EXERCISE PASSAGE:
Strawberry GraphQL

MD-Models provides GraphQL integration that automatically generates a GraphQL schema and server from your markdown-defined data models. Using Strawberry GraphQL, MD-Models creates a fully functional GraphQL API with automatic type generation, query resolvers, and nested relationship support.

The GraphQL integration transforms your markdown data models into GraphQL types and queries, allowing you to expose your data through a flexible GraphQL API. Each object type in your markdown becomes a GraphQL type with automatic query fields. This means you get a production-ready GraphQL server without writing any GraphQL schema definitions or resolver functions manually—MD-Models handles all the boilerplate for you.

GraphQL offers several advantages over traditional REST APIs: clients can request exactly the fields they need (avoiding over-fetching), related data can be fetched in a single query, and the schema is self-documenting through introspection. MD-Models leverages these benefits by automatically generating a GraphQL schema that matches your data model structure, ensuring type safety and consistency between your markdown definitions and your API.

Setting up the GraphQL server

1. Load Your Data Model

   First, you need to load your data model.

   from mdmodels import DataModel, sql
   from mdmodels.graphql import create_graphql_app
   
   model = DataModel.from_markdown("model.md")

   This gives you a Library containing Pydantic models (for request/response validation).

2. Set Up Database Connection

   db = sql.DatabaseConnector(library=model, **database_config)
   # Creates tables and returns SQLModel classes
   db_models = db.create_tables()

   The DatabaseConnector automatically generates SQLModel classes from your library. The create_tables() method returns the generated SQLModel classes (for database operations).

3. Create GraphQL App

   app = create_graphql_app(db=db)

MATERIAL PROVIDED:
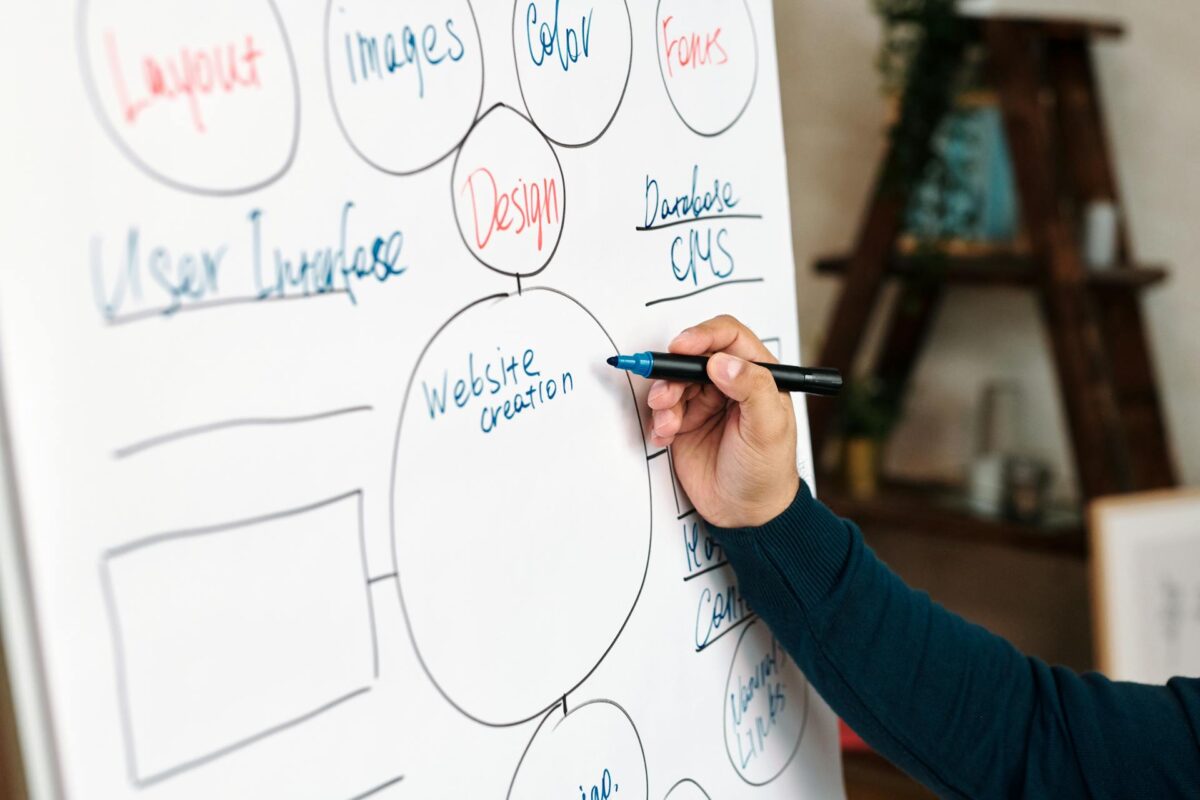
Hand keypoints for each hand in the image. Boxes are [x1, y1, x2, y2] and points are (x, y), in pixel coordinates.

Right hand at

PROBLEMS TO SOLVE:
1. In the Strawberry GraphQL page, what does the create_tables() method return?
2. Write the next part of the Strawberry GraphQL page, picking up after its final line of code.

ANSWERS PROVIDED:
1. It returns the generated SQLModel classes, which are used for database operations.

2.
4. Run the Server

   uvicorn app:app --reload

CLI Usage

GraphQL is exposed through the REST server, so the CLI entry point is mdmodels rest with the --graphql flag:

mdmodels rest --config config.toml --graphql --host 127.0.0.1 --port 8800

This starts FastAPI endpoints and mounts GraphQL at /graphql in the same app instance. For TOML configuration details (model, sql, rest, and mcp sections), see CLI Configuration.

Understanding Generated GraphQL Types

Each object type in your markdown becomes a GraphQL type. MD-Models uses Strawberry’s Pydantic integration to automatically convert your Pydantic models into GraphQL types. This conversion preserves all the type information from your markdown definitions, including field types, optional fields, and relationships.

The type conversion process is seamless: scalar types (strings, numbers, booleans) map directly to GraphQL scalars, while relationships become nested GraphQL types. This ensures that your GraphQL schema accurately represents your data model structure, and clients can query related data in a single request.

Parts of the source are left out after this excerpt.